Throughout my 16+ years as an interview coach, I have found that the most difficult task for job seekers in finding and explaining their teaching accomplishments during a teacher interview.
Faced with an interview panel of professionals who will critique your every word, I can certainly understand how this can be one of the most gut-wrenching processes one will ever go through within a lifetime.
The best advice I can provide you is to ensure you know what you can offer to the school district and its students. Know what the school district and the school’s strategic goals and objectives are and match how you can help them achieve these objectives.
The most vital thing to remember is to remain calm before going into the interview room. In many cases, the interviewer may be as nervous as the interviewee.
Within the competitive job-seeking area of a classroom teacher, it is essential to selling your teaching accomplishments, student successes, and ability to help students realize their full academic potential.

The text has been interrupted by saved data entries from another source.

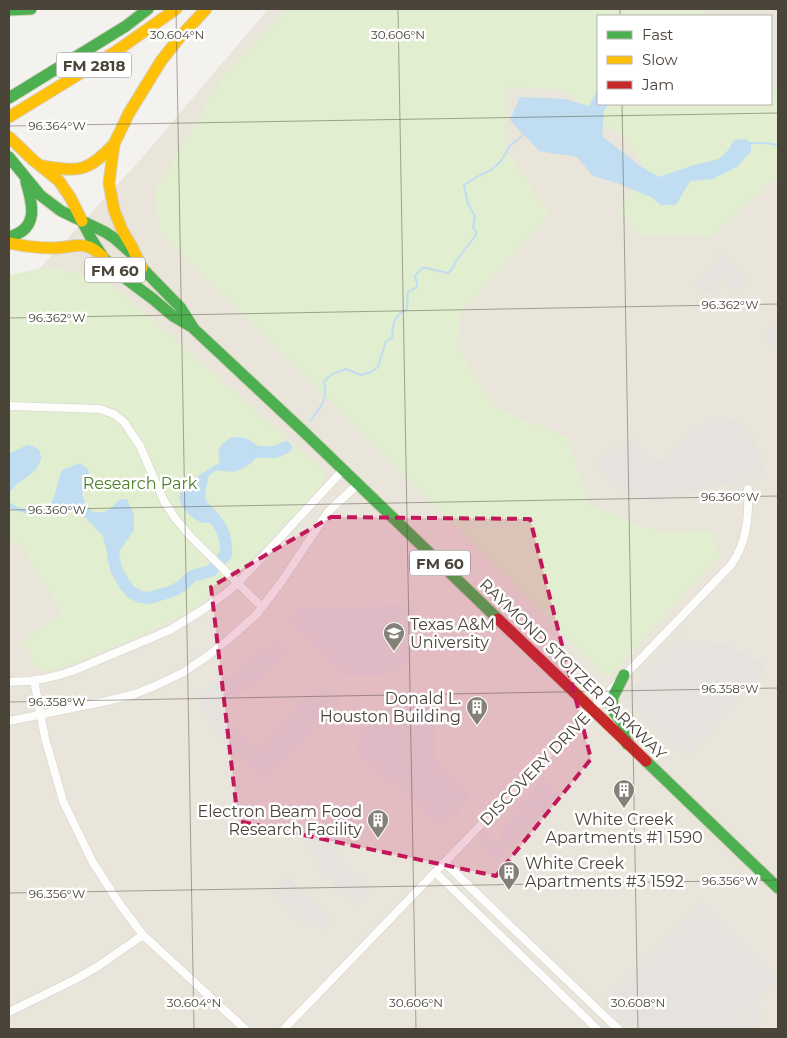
<svg xmlns="http://www.w3.org/2000/svg" width="787" height="1038" font-family="Montserrat,sans-serif">
<rect width="100%" height="100%" fill="#f4f2ee"/>
<path fill="#eae5da" fill-rule="evenodd" d="M268,9H778V1029H9V275L39,269L141,159ZM598,16H771V104H598Z"/>
<g fill="#e1eecf">
<polygon points="288,9 702,9 710,16 598,16 598,104 771,104 771,89 778,90 778,176 711,236 640,236 619,209 646,170 626,140 562,90 505,87 506,150 549,215 461,312 457,348 494,406 567,438 590,505 657,532 711,531 720,555 608,678 160,232 155,191 224,75"/>
<polygon points="52,267 110,283 323,469 325,479 320,488 244,567 218,590 186,614 149,632 85,659 54,670 43,672 35,665 29,650 20,643 62,614 19,541 9,541 9,275"/>
</g>
<g fill="#e6e3df">
<polygon points="722,252 746,279 735,292 723,277 707,294 695,287"/>
<polygon points="778,320 778,351 777,353 761,337"/>
<polygon points="720,416 735,420 753,439 762,459 764,478 752,478 705,488 662,502 639,499 623,493 609,481 597,462 630,436 635,444 652,460 663,461 670,452 685,436 698,426 710,422"/>
<polygon points="413,605 417,649 396,674 344,676 288,619 300,607"/>
<polygon points="277,637 290,650 247,690 219,705 227,720 259,750 319,681 342,702 266,782 214,732 196,695 232,674"/>
<polygon points="679,639 722,643 768,666 687,757 624,698"/>
<polygon points="434,692 436,764 470,796 456,816 438,824 358,754 357,744 360,735 394,699"/>
<polygon points="542,777 559,794 496,861 481,846 478,841 487,832 498,842 503,836 499,831 537,789"/>
<polygon points="343,802 359,823 333,854 371,890 356,907 318,870 322,865 304,843"/>
<polygon points="287,877 332,917 323,929 312,920 306,924 273,893"/>
<polygon points="702,902 778,979 728,1029 630,1029 603,1004"/>
<polygon points="756,1003 763,1011 759,1029 731,1029"/>
</g>
<g fill="#c0ddf1">
<polygon points="598,88 598,104 608,104 604,111 602,136 640,166 659,177 694,165 719,159 729,149 734,140 746,139 751,144 751,151 737,167 713,179 690,181 676,205 661,205 651,197 617,183 593,176 577,157 539,151 510,120 520,97 565,99 589,106"/>
<path d="M232,437C237,437 241,437 245,438C257,443 257,449 272,448L275,452C269,455 265,452 259,455C256,457 254,461 251,463C237,473 233,473 217,470L209,475C208,480 205,492 205,497C206,504 214,509 216,516L214,521C213,521 207,523 206,523C195,523 176,505 180,494C183,485 210,467 220,463C216,450 220,444 232,437Z"/>
<path d="M27,445L33,446L39,450C40,452 41,455 41,458C40,470 25,478 17,484C14,487 12,490 9,493L10,502C17,508 22,509 31,510C35,511 39,512 43,511C55,508 57,481 62,470L80,463L88,469L90,477L85,485L82,495L87,506L93,512C107,514 111,509 120,499H127L134,515V530L120,550L116,569L112,568L108,561L107,552L103,536L85,517L74,513L69,507L60,505L43,516L30,515L9,508V452H13Z"/>
</g>
<g fill="none" stroke-linecap="round" stroke-linejoin="round">
<g stroke="#c0ddf1" stroke-width="2">
<polyline points="748,143 765,143 778,145"/>
<path d="M310,421C321,406 328,401 324,382C329,374 337,372 346,369L361,375L371,372L378,367L386,341L392,338C393,323 393,317 407,309L408,292L417,287V283L415,276L422,268H426L448,273L453,268L456,261L476,235V231L473,228L475,216L468,204L464,185L482,174L491,170L501,161L509,147L524,134"/>
</g>
<g stroke="#c0ddf1" stroke-width="12">
<polyline points="257,452 275,452 286,447"/>
<path d="M113,553L116,569L125,585L131,592L140,597L149,598L170,592L182,586L192,576L211,571L226,554C227,532 219,522 203,507"/>
</g>
<g stroke="#d2d0cb" stroke-width="9">
<g id="street">
<polyline points="9,406 100,409 114,414 124,422 140,446 164,501 175,518 191,537 262,607"/>
<polyline points="34,680 45,738 63,801 92,861 119,903 143,935 245,1029"/>
<path d="M9,682C32,682 54,678 75,670L170,630L204,609L225,594L238,583L343,470"/>
<polyline points="9,721 107,701 135,694 155,686 184,672 209,655 229,639 256,615 282,581 328,512 358,484"/>
<polyline points="445,863 618,1029"/>
<polyline points="436,873 597,1029"/>
<polyline points="9,1012 74,980 97,967 143,935"/>
<path d="M284,1029L731,565C747,543 749,516 748,489"/>
</g>
</g>
<g stroke="#d6cebb" stroke-width="13">
<g id="fast">
<polyline points="9,10 31,9"/>
<polyline points="9,98 126,26 148,9"/>
<polyline points="9,157 40,195 61,211 82,221"/>
<polyline points="82,221 105,232 114,238 131,253 142,268 180,307 194,329 303,431 498,619"/>
<polyline points="82,221 92,240 103,257 117,272 153,299 173,316 190,326"/>
<path d="M9,237C39,229 33,205 26,182"/>
<polyline points="624,675 613,697 612,707 614,712 623,724 627,744"/>
<polyline points="646,761 778,888"/>
</g>
</g>
<g stroke="#d6cebb" stroke-width="13">
<g id="slow">
<polyline points="9,117 115,52 176,9"/>
<polyline points="9,137 33,160 59,181 70,197 82,221"/>
<path d="M43,166C79,172 88,172 114,144"/>
<path d="M9,243C23,246 37,248 52,248C75,248 84,238 103,257"/>
<polyline points="142,268 132,247 122,230 114,210 109,183 114,144 129,113 161,61 180,37 206,9"/>
</g>
</g>
<g stroke="#d6cebb" stroke-width="13">
<polyline id="jam" points="498,619 646,761"/>
</g>
<use href="#street" stroke="#fdfdfc" stroke-width="8"/>
<use href="#fast" stroke="#4caf50" stroke-width="11"/>
<use href="#slow" stroke="#ffc107" stroke-width="11"/>
<use href="#jam" stroke="#c62828" stroke-width="11"/>
</g>
<path fill="#c2185b" fill-opacity="0.2" stroke="#c2185b" stroke-width="4" stroke-dasharray="10 6" stroke-linejoin="round" d="M331,517L530,519L591,759L496,876L238,821L211,587Z"/>
<path fill="none" stroke="#4b4439" stroke-width="1" stroke-opacity="0.45" d="M176,9L194,1029M398,9L416,1029M620,9V16M622,104L638,1029M9,126L778,113M9,318L778,304M9,510L778,496M9,702L778,688M9,893L778,880"/>
<defs>
<g id="university-pin" transform="scale(1.125)"><path d="M0 17L-7.5 6A9.5 9.5 0 1 1 7.5 6Z" fill="#868178" stroke="#fff"/><path d="M0-5L7-2L0 1L-7-2ZM-4 1L0 2.5L4 1V4Q0 6-4 4Z" fill="#fff"/></g>
<g id="building-pin" transform="scale(1.125)"><path d="M0 17L-7.5 6A9.5 9.5 0 1 1 7.5 6Z" fill="#868178" stroke="#fff"/><path d="M-4-6H4V6H1V3H-1V6H-4ZM-2.5-4.3h1.7v1.8h-1.7ZM.8-4.3h1.7v1.8H.8ZM-2.5-1h1.7V.8h-1.7ZM.8-1h1.7V.8H.8Z" fill="#fff"/></g>
</defs>
<g fill-rule="evenodd">
<use href="#university-pin" x="394" y="633"/>
<use href="#building-pin" x="477" y="707"/>
<use href="#building-pin" x="624" y="790"/>
<use href="#building-pin" x="378" y="820"/>
<use href="#building-pin" x="509" y="872"/>
</g>
<g text-anchor="middle" dominant-baseline="central" stroke-width="5" stroke-linejoin="round" paint-order="stroke">
<g fill="#fff" stroke="#817c74" stroke-width="1">
<rect x="56.5" y="52.5" width="75" height="25" rx="4"/>
<rect x="85" y="257.5" width="60" height="25" rx="4"/>
<rect x="410" y="550.5" width="60" height="25" rx="4"/>
</g>
<g font-size="15" font-weight="bold" fill="#4b4439">
<text x="94" y="65">FM 2818</text>
<text x="115" y="270">FM 60</text>
<text x="440" y="563">FM 60</text>
</g>
<g font-size="16" fill="#4a7f2a" stroke="#fff">
<text x="140" y="483">Research Park</text>
</g>
<g font-size="16" fill="#4b4439" stroke="#fff" text-anchor="start">
<text x="410" y="624">Texas A&amp;M<tspan x="410" dy="18">University</tspan></text>
<text x="461" y="698" text-anchor="end">Donald L.<tspan x="461" dy="18">Houston Building</tspan></text>
<text x="362" y="811" text-anchor="end">Electron Beam Food<tspan x="362" dy="18">Research Facility</tspan></text>
<text x="624" y="819" text-anchor="middle">White Creek<tspan x="624" dy="18">Apartments #1 1590</tspan></text>
<text x="525" y="863">White Creek<tspan x="525" dy="18">Apartments #3 1592</tspan></text>
</g>
<g font-size="16" fill="#4b4439" stroke="#fff">
<text transform="translate(573 669) rotate(44)">RAYMOND STOTZER PARKWAY</text>
<text transform="translate(535 769) rotate(-46)">DISCOVERY DRIVE</text>
</g>
</g>
<g font-size="12" text-anchor="middle" fill="#4b4439" stroke="#fff" stroke-width="5" stroke-linejoin="round" paint-order="stroke">
<text x="177" y="39">30.604°N</text>
<text x="398" y="39">30.606°N</text>
<text x="57" y="130">96.364°W</text>
<text x="730" y="309">96.362°W</text>
<text x="57" y="322">96.362°W</text>
<text x="730" y="501">96.360°W</text>
<text x="57" y="514">96.360°W</text>
<text x="730" y="693">96.358°W</text>
<text x="57" y="706">96.358°W</text>
<text x="730" y="885">96.356°W</text>
<text x="57" y="898">96.356°W</text>
<text x="194" y="1007">30.604°N</text>
<text x="416" y="1007">30.606°N</text>
<text x="638" y="1007">30.608°N</text>
</g>
<rect width="787" height="1038" fill="none" stroke="#4b4439" stroke-width="20"/>
<rect x="597" y="15" width="175" height="90" fill="#ffffff" stroke="#b7b4b0"/>
<rect x="607" y="31" width="25" height="8" fill="#4caf50" stroke="#b7b4b0"/>
<text x="642" y="40" font-size="15" fill="#4b4439">Fast</text>
<rect x="607" y="56" width="25" height="8" fill="#ffc107" stroke="#b7b4b0"/>
<text x="642" y="65" font-size="15" fill="#4b4439">Slow</text>
<rect x="607" y="81" width="25" height="8" fill="#c62828" stroke="#b7b4b0"/>
<text x="642" y="90" font-size="15" fill="#4b4439">Jam</text>
</svg>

Within the Assistant Principal area, you must sell your leadership, administrative experience, community involvement, along with key strengths to enhance collaboration and strengthen school-community initiatives. Besides, it is exceedingly necessary to touch upon your relevant educational work or volunteer experience.
Share Your Teaching Accomplishments Throughout the Interview
Most people do not like to speak about their accomplishments and have a hard time showcasing what they can bring to the table. Add to that a bundle of nerves and the anxiety of really wanting to land the job, and you can have a melting pot for disaster.
This is why preparation, research, and practicing selling your teaching skills are important to interview success. Prepare, practice, and conquer!
When entering the interview room, it is essential you remain calm, cool, and collected. Introduce yourself with a smile and firm handshake, and be sure to maintain good eye contact during your conversation. Touch on specific accomplishments and stay clear of providing generic, job description-like duties.
Should you be faced with a question such as “Do you have any experience with…”, and you do not have any experience with that specific duty, continue to sell yourself by offering an answer such as “No, however, I do have experience with…”,… and turn the potentially negative mark into a positive one.
As an aside, interview questions will often be geared towards seeing how well you think on your feet, keep in mind, expect the unexpected.
If you are making a career change to teaching, you will have specific questions regarding the transition.
In your mind, you should have thought through what you would do in the event you were asked a question that would otherwise catch you off guard. Your response should be calm and calculated in such circumstances – never rush to respond to a question you are not certain about, as a wrong response could reduce your chances of getting the job.